The erasure of “alien enemies” from 8 U.S. Code Sec. 1182 does not mean suddenly alien enemies declared under the Alien Enemy Act are suddenly admissible. In fact, 8 U.S. Code 11829(a)(9)(ii) provides that “Any alien not described in clause (i) who… has been ordered removed under section 1229a of this title or any other provision of law, or … departed the United States while an order of removal was outstanding, and who seeks admission within 10 years of the date of such alien’s departure or removal (or within 20 years of such date in the case of a second or subsequent removal or at any time in the case of an alien convicted of an aggravated felony) is inadmissible. [emphasis added]”
Read that again, any alien ordered removed under “any other provision of law,” including the Alien Enemy Act, is inadmissible. Rather than repeal the 1798 law, which the 1965 and subsequent Congresses absolutely could have done, it has affirmed and invoked its continued application — when the President makes the proclamation, which he has.
Finally, in 1948, the Supreme Court ruled in Ludecke v. Watkins that actions taken by the President under the Alien Enemy Act are beyond judicial review because the presidential proclamation under it is a political question with which the President has discretion: “The very nature of the President’s power to order the removal of all enemy aliens rejects the notion that courts may pass judgment upon the exercise of his discretion… The Court would be assuming the functions of the political agencies of the Government to yield to the suggestion that the unconditional surrender of Germany and the disintegration of the Nazi Reich have left Germany without a government capable of negotiating a treaty of peace. It is not for us to question a belief by the President that enemy aliens who were justifiably deemed fit subjects for internment during active hostilities do not lose their potency for mischief during the period of confusion and conflict which is characteristic of a state of war even when the guns are silent but the peace of Peace has not come. These are matters of political judgment for which judges have neither technical competence nor official responsibility.”
In other words, the exercise of war powers whether upon declaration of war or proclamation by the President that there is an invasion, are non-justiciable questions. The courts cannot consider the conduct of war.
And so, President Trump, confident in the law, instead of turning around, the planes continued to their destination and safely landed in San Salvador, El Salvador at 8:02 p.m. on March 15. The judge’s order be damned.
Here, you have a local federal judge who is attempting to commandeer the President’s absolute authority to secure the nation’s borders and even to engage in foreign policy and to wage war, in this case by removing enemy aliens and having them removed to an ally of the U.S., El Salvador, who has received and processed them into that country’s prison system.

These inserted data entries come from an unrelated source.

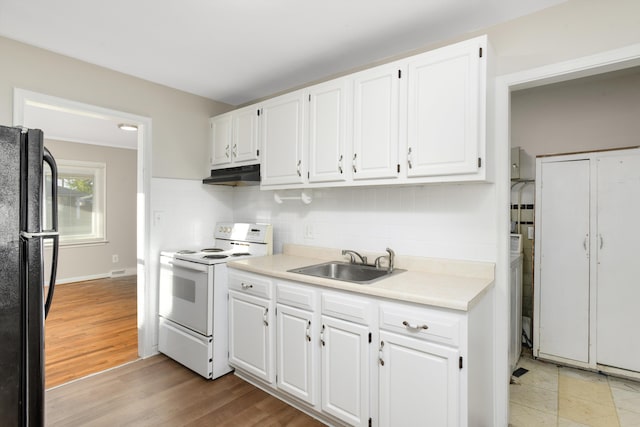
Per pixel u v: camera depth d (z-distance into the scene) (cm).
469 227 200
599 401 224
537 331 287
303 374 200
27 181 114
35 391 114
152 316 283
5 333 107
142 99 275
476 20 188
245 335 235
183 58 239
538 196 285
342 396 183
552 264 279
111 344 304
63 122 409
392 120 193
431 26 195
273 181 259
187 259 259
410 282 182
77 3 175
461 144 171
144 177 278
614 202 256
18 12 183
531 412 212
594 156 263
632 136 273
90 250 553
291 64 248
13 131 110
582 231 268
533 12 179
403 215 226
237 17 188
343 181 216
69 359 275
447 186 208
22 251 112
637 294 248
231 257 265
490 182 184
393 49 224
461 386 145
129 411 205
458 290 164
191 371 256
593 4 164
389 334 165
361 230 246
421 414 155
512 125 325
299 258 269
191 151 309
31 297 113
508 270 190
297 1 173
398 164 191
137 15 186
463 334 144
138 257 282
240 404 214
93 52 230
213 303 242
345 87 214
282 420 199
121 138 513
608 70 167
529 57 180
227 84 288
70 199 540
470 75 168
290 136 246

If allowed to stand, Judge Boasberg’s ruling, by hampering the ability of the President to wage war when Congress has authorized that he may to repel an invasion, by definition poses a threat to national security. What’s next, if President Trump orders air strikes somewhere, a judge will issue a ruling saying the F-16s have to turn back?
In essence, President Trump defied what at this point can only be called an imperial judiciary, and Trump is going to let the chips fall where they may.
Robert Romano is the Executive Director of Americans for Limited Government Foundation.